Where We Were

Stretching from Halifax, east toward Cape Breton, along the coast of Nova Scotia, was the Eastern Shore Road. This road roughly followed the coast, touching the head waters of the many bays and harbours, then cutting through deep woods when it crossed overland to the next harbour. Rarely did the road skirt the Atlantic Ocean itself.

This road was a dirt track just wide enough to allow two cars or wagons to pass. It meandered around major hills, ridges, swamps and other obstacles. The road probably grew from earlier trails for walking and horses; eventually enlarged to take wagons pulled by horses or oxen. By the 1930's there were added cars and trucks. With the help of dynamite, the road had been built by man and horse power. Such a road was a growing thing, continually being rerouted over short distances, being widened, being repaired, or being regravelled. Frost and rain were yearly menaces, resulting in mud, washouts, land slides, deep holes,etc. Work on the roads was a major source of the scarce dollar. Control of the funds was much desired by the local politician as it gave him power - patronage was very much alive in rural Nova Scotia.

Such a road was not the only means of communication; in the 1930's there was still also the sea. For generations each major harbour had a Government Wharf to service the boats that went up & down the coast taking passengers and freight. Originally there had only been this sea commerce to connect communities with each other and the outside world. But over the years the roads connected communities, and as they were lengthened and upgraded, as cars and trucks increased, dependence on the sea for contact with the outside world became less important. Yearly it was dwindling away. In the 1930's passengers, rarely, if ever, went by sea anymore from Jeddore to Halifax, but major freight still came and went by sea; and the Government Wharves were kept in good repair.

About sixty miles from Halifax on this Eastern Shore Road, was Jeddore Harbour. It was a large harbour with a narrow entrance to the Atlantic Ocean. But it was not a harbour for large ships, because it was shallow over large areas with the deep channels edged by mud flats which were exposed at low tide. Only the pulpwood boats and the oil tankers regularly took on the challenge of navigating Jeddore Harbour.
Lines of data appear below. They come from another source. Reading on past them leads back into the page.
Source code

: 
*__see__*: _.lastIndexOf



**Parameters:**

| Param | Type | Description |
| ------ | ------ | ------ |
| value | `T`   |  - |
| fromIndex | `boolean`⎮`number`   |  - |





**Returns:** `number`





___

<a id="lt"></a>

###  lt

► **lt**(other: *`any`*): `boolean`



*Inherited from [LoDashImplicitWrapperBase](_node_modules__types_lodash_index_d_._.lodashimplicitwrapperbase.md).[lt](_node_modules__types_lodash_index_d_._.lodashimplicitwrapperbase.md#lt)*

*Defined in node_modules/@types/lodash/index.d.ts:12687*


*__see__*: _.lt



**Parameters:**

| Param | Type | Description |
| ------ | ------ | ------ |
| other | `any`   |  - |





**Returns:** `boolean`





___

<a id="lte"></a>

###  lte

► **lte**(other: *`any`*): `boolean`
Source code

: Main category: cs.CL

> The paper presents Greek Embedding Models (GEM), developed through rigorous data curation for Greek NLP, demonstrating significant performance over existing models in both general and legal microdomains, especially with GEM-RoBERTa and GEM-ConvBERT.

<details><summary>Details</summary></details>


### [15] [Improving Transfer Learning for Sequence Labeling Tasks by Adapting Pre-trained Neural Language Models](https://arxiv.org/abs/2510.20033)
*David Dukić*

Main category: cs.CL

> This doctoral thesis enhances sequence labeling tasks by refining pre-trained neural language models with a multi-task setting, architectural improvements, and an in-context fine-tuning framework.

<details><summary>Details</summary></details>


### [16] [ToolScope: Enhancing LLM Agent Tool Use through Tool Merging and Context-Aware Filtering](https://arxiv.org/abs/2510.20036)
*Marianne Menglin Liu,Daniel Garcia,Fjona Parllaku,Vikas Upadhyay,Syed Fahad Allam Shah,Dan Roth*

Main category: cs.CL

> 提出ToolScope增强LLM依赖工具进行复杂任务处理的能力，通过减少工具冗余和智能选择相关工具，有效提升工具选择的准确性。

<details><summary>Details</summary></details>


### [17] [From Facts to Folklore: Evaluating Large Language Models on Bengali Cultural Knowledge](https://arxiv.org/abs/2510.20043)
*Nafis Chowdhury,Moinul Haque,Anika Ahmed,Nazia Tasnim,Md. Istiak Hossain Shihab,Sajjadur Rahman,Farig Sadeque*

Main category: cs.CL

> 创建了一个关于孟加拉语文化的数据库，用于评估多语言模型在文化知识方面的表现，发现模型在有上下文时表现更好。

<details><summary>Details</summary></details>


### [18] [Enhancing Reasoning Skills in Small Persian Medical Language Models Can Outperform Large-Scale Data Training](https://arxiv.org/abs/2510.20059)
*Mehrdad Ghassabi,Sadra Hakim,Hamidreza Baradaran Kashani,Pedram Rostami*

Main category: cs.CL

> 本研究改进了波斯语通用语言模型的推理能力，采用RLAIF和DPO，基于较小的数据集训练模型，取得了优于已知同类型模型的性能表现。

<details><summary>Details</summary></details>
The Eastern Shore Road ran along the head of this harbour, through the communities of Musqudoboit Harbour, Head Jeddore and Oyster Pond. Turning south off the main road, down each side of the harbour, to the communities of West and East Jeddore, were even smaller dirt roads. These followed the harbour shores to their lower reaches at or near the Atlantic Ocean itself. The East Jeddore Road ended more or less like a driveway to the last house.

Our house was half way down this East Jeddore road, which was a narrow, up-and-down, round-about road; sometimes deep in woods, at other times right beside the water,but often looking down on or running beside houses, fields and harbour.

But here also the road had not originally been the chief means of communication. Even in the 1930's, most houses were near or on the harbour with a wharf or at least a slipway for their own or visitors' boats. In earlier times, people had fished for a living from all over the harbour, but by the 1930's the fishing community was mainly near the harbour entrance and near the Government Wharf, which was on Bakers Point. All commercial fishing was done out in the Atlantic, so the nearer to the harbour entrance, the less daily travel time going to and fro. These fishing families for their livelihood had to maintain a good wharf with their fish sheds. But by the 1930's, the wharves belonging to the non-fishing families, as my father and grandfather, had begun to deteriorate and each passing winter took its toll. Some wharves had already gone, but the supporting log piles remained.

So the East Jeddore Road connected scattered homes for much of its distance. Homesteads where mixed or subsistance farming was carried on; fields, pastures and woods came and went along the road. But at the southern end was Lower East Jeddore, a community with houses quite close together, each with fish houses or sheds and wharves; here fields and pastures were of secondary interest. The activity centered around the wharves and the fishing boats.

In Lower East Jeddore there were a store or two, a school, a church and the post office. Here was the Government Wharf. After quite a wide bay in from the ocean, the harbour took a sharp turn through a narrow entrance opening into the hugh expanse of Jedore Harbour beyond. Across this narrow entrance from Lower East Jeddore, was Lower West Jeddore, also a relatively close packed fishing community. On a spit of sand, Marsh Point, at the narrows in West Jeddore, was a fish factory, which by the mid 1930's was in ruins, and slowly breaking up over the years with each heavy tide and storm. The last parts to go were the piles wedged deep in the sand upon which the plant had rested.

The East Jeddore Road beyond the fishing community, passed again through scattered farms until land's end, the road's end, and the Atlantic Ocean.

So the communities and families in the 1930's used water and road for commerce and for socializing, both within Jeddore Harbour and for connection to the wider world, mainly Halifax.